A boxplot is a concise way of visualizing a data distribution.  It uses 5 numbers to summarize “most” of a distribution, and then plots any outliers that it does not cover. The five numbers are

  • The median, showing the value of a typical observation, represented as a line in the interior of the box.

  • The 25th and 75th percentiles, represented as the lower and upper endpoints of the box. The 25th percentile is a number such that 25% of the data is less than that number. Likewise, 75% of the data are less than the 75th percentile (so 25% are above it). These two numbers are chosen so the box represents the spread in the “middle half” of the data. The distance from the 25th to the 75th percentiles is known as the “interquartile range” and abbreviated as IQR.

  • The left of the boxplot extends to the smallest observation that is no more than 1.5 interquartile ranges from the 25th percentile. Thus the arm can be no more than 1.5 times the width of the box, but it is usually shorter because it ends at an observed value.
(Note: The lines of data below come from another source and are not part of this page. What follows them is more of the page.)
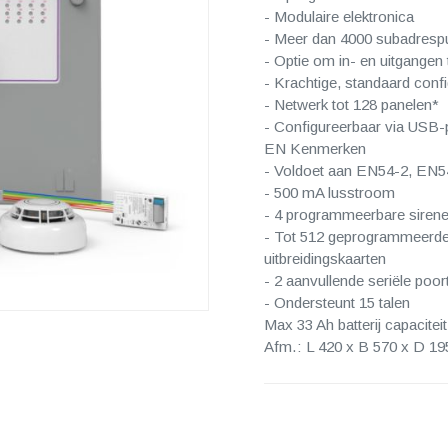
- Modulaire elektronica
- Meer dan 4000 subadrespu
- Optie om in- en uitgangen 
- Krachtige, standaard conf
- Netwerk tot 128 panelen*
- Configureerbaar via USB-
EN Kenmerken
- Voldoet aan EN54-2, EN5
- 500 mA lusstroom
- 4 programmeerbare sirene
- Tot 512 geprogrammeerde i
uitbreidingskaarten
- 2 aanvullende seriële poor
- Ondersteunt 15 talen
Max 33 Ah batterij capaciteit
Afm.: L 420 x B 570 x D 19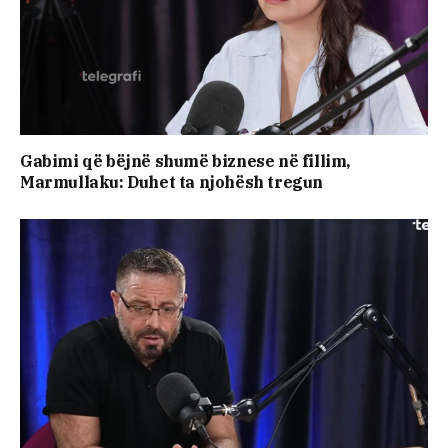
Gabimi që bëjnë shumë biznese në fillim,
Marmullaku: Duhet ta njohësh tregun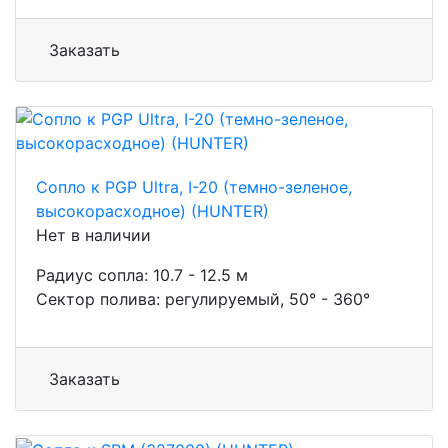
Заказать
Сопло к PGP Ultra, I-20 (темно-зеленое,
высокорасходное) (HUNTER)
Нет в наличии
Радиус сопла: 10.7 - 12.5 м
Сектор полива: регулируемый, 50° - 360°
Заказать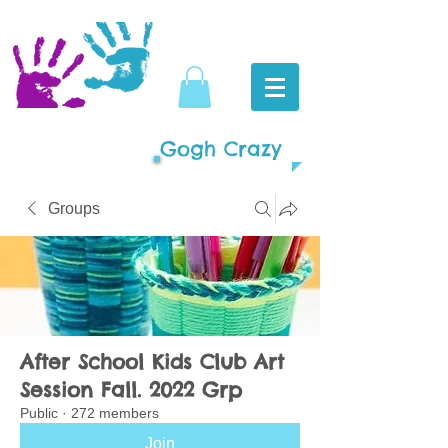
Gogh Crazy
Groups
After School Kids Club Art
Session Fall. 2022 Grp
Public
·
272 members
Join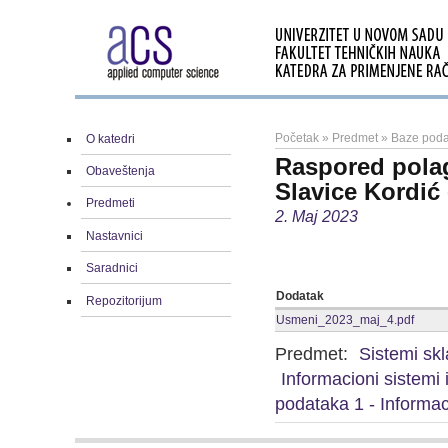
Početak
»
Predmet
»
Baze podat
O katedri
Raspored polag
Obaveštenja
Slavice Kordić 
Predmeti
2. Maj 2023
Nastavnici
Saradnici
Dodatak
Repozitorijum
Usmeni_2023_maj_4.pdf
Predmet:
Sistemi sk
Informacioni sistemi
podataka 1 - Informac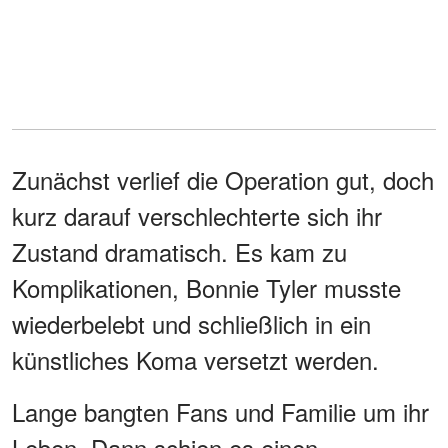
Zunächst verlief die Operation gut, doch
kurz darauf verschlechterte sich ihr
Zustand dramatisch. Es kam zu
Komplikationen, Bonnie Tyler musste
wiederbelebt und schließlich in ein
künstliches Koma versetzt werden.
Lange bangten Fans und Familie um ihr
Leben. Dann schien es einen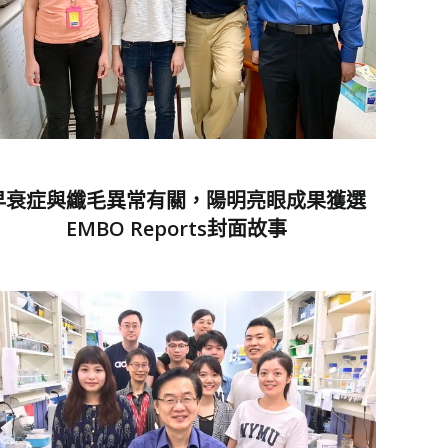
早衰症與纖毛異常有關，陽明亮眼成果獲選
EMBO Reports封面故事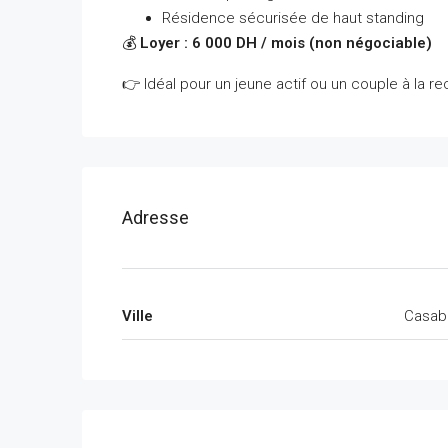
Résidence sécurisée de haut standing
💰
Loyer : 6 000 DH / mois (non négociable)
👉 Idéal pour un jeune actif ou un couple à la re
Adresse
Ville
Casab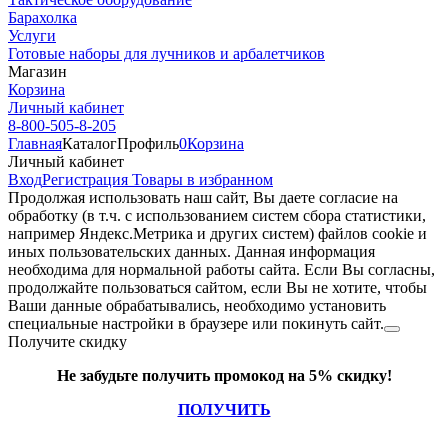
Барахолка
Услуги
Готовые наборы для лучников и арбалетчиков
Магазин
Корзина
Личный кабинет
8-800-505-8-205
Главная
Каталог
Профиль
0
Корзина
Личный кабинет
Вход
Регистрация
Товары в избранном
Продолжая использовать наш cайт, Вы даете согласие на
обработку (в т.ч. с использованием систем сбора статистики,
например Яндекс.Метрика и других систем) файлов cookie и
иных пользовательских данных. Данная информация
необходима для нормальной работы сайта. Если Вы согласны,
продолжайте пользоваться сайтом, если Вы не хотите, чтобы
Ваши данные обрабатывались, необходимо установить
специальные настройки в браузере или покинуть сайт.
Получите скидку
Не забудьте получить промокод на 5% скидку!
ПОЛУЧИТЬ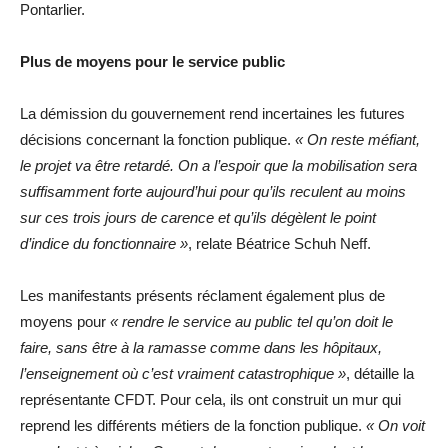
Pontarlier.
Plus de moyens pour le service public
La démission du gouvernement rend incertaines les futures
décisions concernant la fonction publique.
« On reste méfiant,
le projet va être retardé. On a l’espoir que la mobilisation sera
suffisamment forte aujourd’hui pour qu’ils reculent au moins
sur ces trois jours de carence et qu’ils dégèlent le point
d’indice du fonctionnaire »
, relate Béatrice Schuh Neff.
Les manifestants présents réclament également plus de
moyens pour
« rendre le service au public tel qu’on doit le
faire, sans être à la ramasse comme dans les hôpitaux,
l’enseignement où c’est vraiment catastrophique »
, détaille la
représentante CFDT. Pour cela, ils ont construit un mur qui
reprend les différents métiers de la fonction publique.
« On voit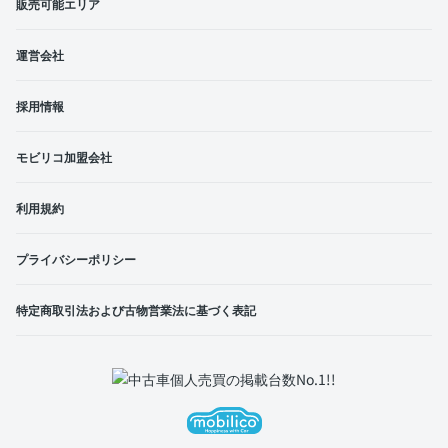
販売可能エリア
運営会社
採用情報
モビリコ加盟会社
利用規約
プライバシーポリシー
特定商取引法および古物営業法に基づく表記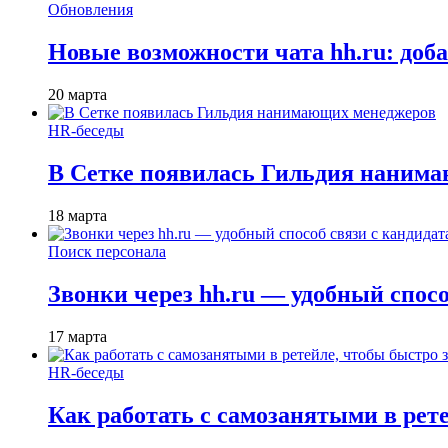
Обновления
Новые возможности чата hh.ru: доб
20 марта
HR-беседы
В Сетке появилась Гильдия наним
18 марта
Поиск персонала
Звонки через hh.ru — удобный спос
17 марта
HR-беседы
Как работать с самозанятыми в рет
Likewise, the right arm extends no more than 1.5 IQR’s from the 75th percentile.


Why do I care?

Boxplots are a clever way of visualizing the distribution of a set of numerical data using only one dimension. They’re also a good way of identifying indivdual outlying points.

A boxplot can identify skewness in the data, as well as fat tails and individual outliers.

Using only one dimension gives you two benefits.

  1. First, you can use boxplots to compare distributions across a large number of groups by stacking boxplots on top of one another. It is much easier to look at 20 stacked box plots than 20 histograms.

  2. Second, because the width of the boxes does not mean anything, we’re free to make it mean something useful. In the stacked boxplot, the width of the boxes is proportional to the size of the category.

Example

The boxplot below shows the distribution of log10 total compensation for the 800 most highly paid CEO’s in 1994, by industry. You can see that Aerospace/Defense CEO’s were generally highly paid, and Utility CEO’s were generally not compensated at the same levels as other CEO’s on the list. Finance CEO’s did about as well as many others on the list, but there were many more of them.